*** SOURCE MATERIAL ***
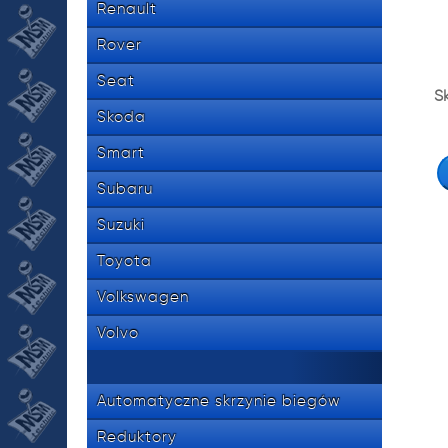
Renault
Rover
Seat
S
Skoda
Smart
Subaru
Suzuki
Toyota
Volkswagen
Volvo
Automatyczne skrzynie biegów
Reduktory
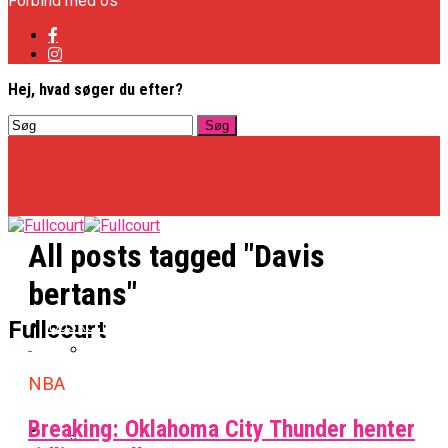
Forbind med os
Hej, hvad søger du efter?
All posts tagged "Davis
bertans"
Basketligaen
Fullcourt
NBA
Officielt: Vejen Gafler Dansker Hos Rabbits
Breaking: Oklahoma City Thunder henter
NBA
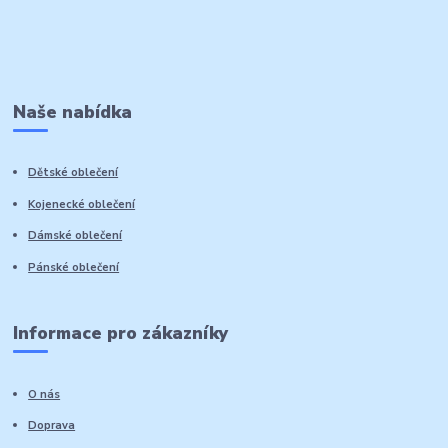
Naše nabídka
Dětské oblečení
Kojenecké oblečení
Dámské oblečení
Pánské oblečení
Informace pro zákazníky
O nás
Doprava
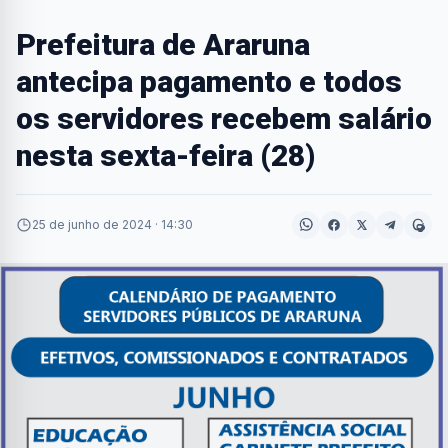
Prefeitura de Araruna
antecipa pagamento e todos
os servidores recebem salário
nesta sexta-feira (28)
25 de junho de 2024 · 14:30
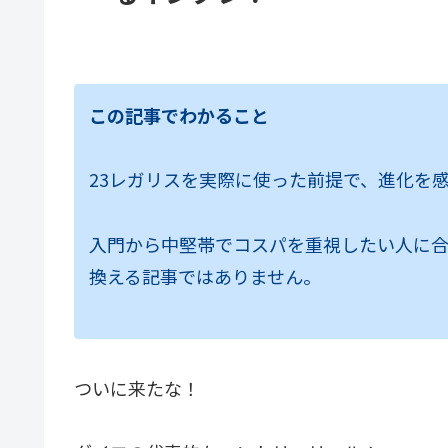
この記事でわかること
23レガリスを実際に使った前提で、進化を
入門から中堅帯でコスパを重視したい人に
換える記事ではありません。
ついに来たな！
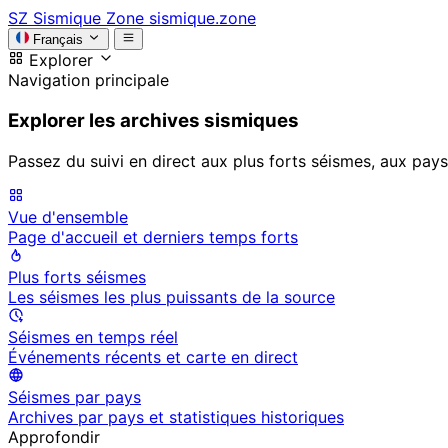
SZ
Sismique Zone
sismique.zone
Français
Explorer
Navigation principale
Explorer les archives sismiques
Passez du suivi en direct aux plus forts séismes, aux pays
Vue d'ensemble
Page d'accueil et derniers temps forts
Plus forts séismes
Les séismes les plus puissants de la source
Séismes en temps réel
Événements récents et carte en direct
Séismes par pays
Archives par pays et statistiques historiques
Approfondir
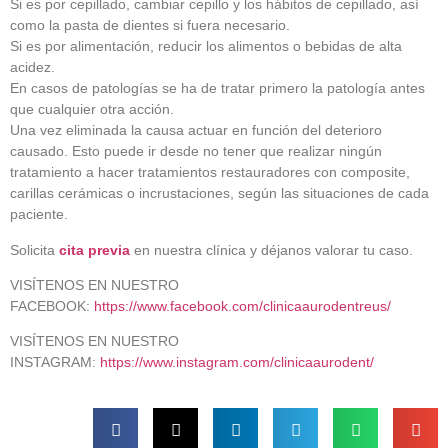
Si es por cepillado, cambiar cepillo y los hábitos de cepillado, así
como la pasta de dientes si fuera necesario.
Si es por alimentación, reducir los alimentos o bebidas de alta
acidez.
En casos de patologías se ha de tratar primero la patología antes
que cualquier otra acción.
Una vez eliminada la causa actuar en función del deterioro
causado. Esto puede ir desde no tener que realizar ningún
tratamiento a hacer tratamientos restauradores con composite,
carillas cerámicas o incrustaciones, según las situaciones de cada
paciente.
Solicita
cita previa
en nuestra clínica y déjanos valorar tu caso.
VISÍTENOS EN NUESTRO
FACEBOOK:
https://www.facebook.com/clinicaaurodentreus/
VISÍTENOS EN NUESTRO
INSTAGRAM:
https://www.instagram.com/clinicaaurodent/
*** End of SOURCE MATERIAL ***
EXERCISE -> Return all the data above as written, leaving out only the pictures.

RESULT OF THIS TASK ->
Renault
Rover
Seat
S
Skoda
Smart
Subaru
Suzuki
Toyota
Volkswagen
Volvo
Automatyczne skrzynie biegów
Reduktory
Forbind med os
Hej, hvad søger du efter?
All posts tagged "Davis
bertans"
Basketligaen
Fullcourt
NBA
Officielt: Vejen Gafler Dansker Hos Rabbits
Breaking: Oklahoma City Thunder henter
NBA
Naše nabídka
Dětské oblečení
Kojenecké oblečení
Dámské oblečení
Pánské oblečení
Informace pro zákazníky
O nás
Doprava
Prefeitura de Araruna
antecipa pagamento e todos
os servidores recebem salário
nesta sexta-feira (28)
25 de junho de 2024 · 14:30
この記事でわかること
23レガリスを実際に使った前提で、進化を
入門から中堅帯でコスパを重視したい人に
換える記事ではありません。
ついに来たな！
SZ
Sismique Zone
sismique.zone
Français
Explorer
Navigation principale
Explorer les archives sismiques
Passez du suivi en direct aux plus forts séismes, aux pays
Vue d'ensemble
Page d'accueil et derniers temps forts
Plus forts séismes
Les séismes les plus puissants de la source
Séismes en temps réel
Événements récents et carte en direct
Séismes par pays
Archives par pays et statistiques historiques
Approfondir
Si es por cepillado, cambiar cepillo y los hábitos de cepillado, así
como la pasta de dientes si fuera necesario.
Si es por alimentación, reducir los alimentos o bebidas de alta
acidez.
En casos de patologías se ha de tratar primero la patología antes
que cualquier otra acción.
Una vez eliminada la causa actuar en función del deterioro
causado. Esto puede ir desde no tener que realizar ningún
tratamiento a hacer tratamientos restauradores con composite,
carillas cerámicas o incrustaciones, según las situaciones de cada
paciente.
Solicita
cita previa
en nuestra clínica y déjanos valorar tu caso.
VISÍTENOS EN NUESTRO
FACEBOOK:
https://www.facebook.com/clinicaaurodentreus/
VISÍTENOS EN NUESTRO
INSTAGRAM:
https://www.instagram.com/clinicaaurodent/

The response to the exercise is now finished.